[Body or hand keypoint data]
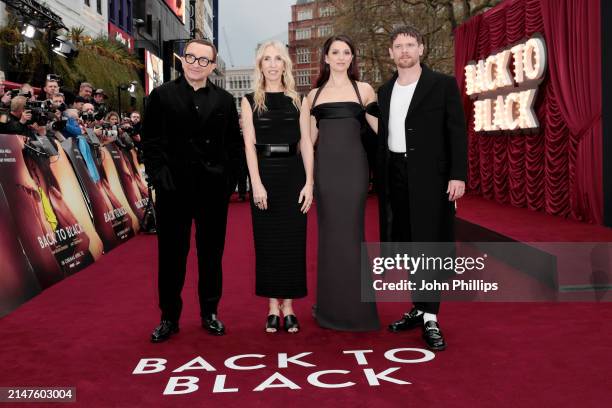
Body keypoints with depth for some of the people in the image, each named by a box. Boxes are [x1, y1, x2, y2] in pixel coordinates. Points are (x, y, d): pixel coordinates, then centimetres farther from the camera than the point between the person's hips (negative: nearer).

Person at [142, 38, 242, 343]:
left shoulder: (224, 100, 8)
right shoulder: (162, 95, 3)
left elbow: (234, 143, 8)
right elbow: (150, 140, 0)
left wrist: (228, 177, -2)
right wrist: (159, 175, -9)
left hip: (214, 189, 2)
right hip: (174, 188, -1)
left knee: (211, 252, 10)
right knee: (171, 253, 6)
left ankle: (210, 312, 25)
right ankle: (169, 317, 19)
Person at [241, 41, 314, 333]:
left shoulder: (296, 99, 8)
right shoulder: (250, 100, 6)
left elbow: (306, 142, 4)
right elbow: (249, 144, -2)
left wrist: (309, 182, -5)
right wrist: (256, 183, -12)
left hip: (293, 172, 1)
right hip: (264, 173, -1)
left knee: (292, 240, 3)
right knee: (267, 241, 4)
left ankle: (288, 307, 14)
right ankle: (273, 307, 14)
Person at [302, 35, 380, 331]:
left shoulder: (363, 90, 8)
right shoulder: (314, 94, 14)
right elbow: (310, 138, 15)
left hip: (352, 164, -2)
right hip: (323, 166, 3)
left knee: (349, 231, -3)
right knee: (329, 232, 5)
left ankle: (353, 307, 6)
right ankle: (331, 305, 15)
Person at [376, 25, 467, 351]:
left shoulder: (443, 84, 1)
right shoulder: (384, 91, 14)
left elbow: (457, 131, -4)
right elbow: (382, 136, 14)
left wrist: (458, 175, -13)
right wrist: (379, 178, 8)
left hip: (430, 177, -4)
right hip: (395, 177, 5)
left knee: (430, 245, -4)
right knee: (406, 246, 8)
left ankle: (431, 319, 2)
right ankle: (418, 308, 21)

# Work order:
Copy out all the entries above with each "ankle" swapped for "foot" and everything else left as it is. Leave out the pictures.

# Completed exercise:
Body keypoints with depth for some of the people in the image, each named by a box. Boxes are [x1, y1, x2, y2] in pixel coordinates. Points are (x, y, d): pixel coordinates, then centimetres farther from the camera than the point between the person's hips (negative: nearer).

Person at [142, 38, 242, 343]:
left shoulder: (224, 100, 8)
right shoulder: (162, 95, 3)
left elbow: (234, 143, 8)
right elbow: (150, 140, 0)
left wrist: (228, 177, -2)
right wrist: (159, 175, -9)
left hip: (214, 189, 2)
right hip: (174, 188, -1)
left knee: (211, 252, 10)
right knee: (171, 253, 6)
left foot: (210, 312, 25)
right foot: (169, 317, 19)
Person at [241, 41, 314, 333]:
left shoulder: (296, 99, 8)
right shoulder: (250, 100, 6)
left elbow: (306, 142, 4)
right elbow: (249, 144, -2)
left wrist: (309, 182, -5)
right wrist: (256, 183, -12)
left hip: (293, 172, 1)
right hip: (264, 173, -1)
left knee: (292, 240, 3)
right knee: (267, 241, 4)
left foot: (288, 307, 14)
right foot: (273, 307, 14)
Person at [302, 35, 380, 331]:
left shoulder: (363, 90, 8)
right shoulder: (314, 94, 14)
right elbow: (310, 138, 15)
left hip: (352, 164, -2)
right hip: (323, 166, 3)
left knee: (349, 231, -3)
right knee: (329, 232, 5)
left foot: (353, 307, 6)
right foot: (331, 305, 15)
Person at [376, 25, 467, 351]:
left shoulder: (443, 84, 1)
right shoulder: (384, 91, 14)
left elbow: (457, 131, -4)
right elbow: (382, 136, 14)
left wrist: (458, 175, -13)
right wrist: (379, 178, 8)
left hip: (430, 177, -4)
right hip: (395, 177, 5)
left knee: (430, 245, -4)
right knee: (406, 246, 8)
left foot: (431, 319, 2)
right foot: (418, 308, 21)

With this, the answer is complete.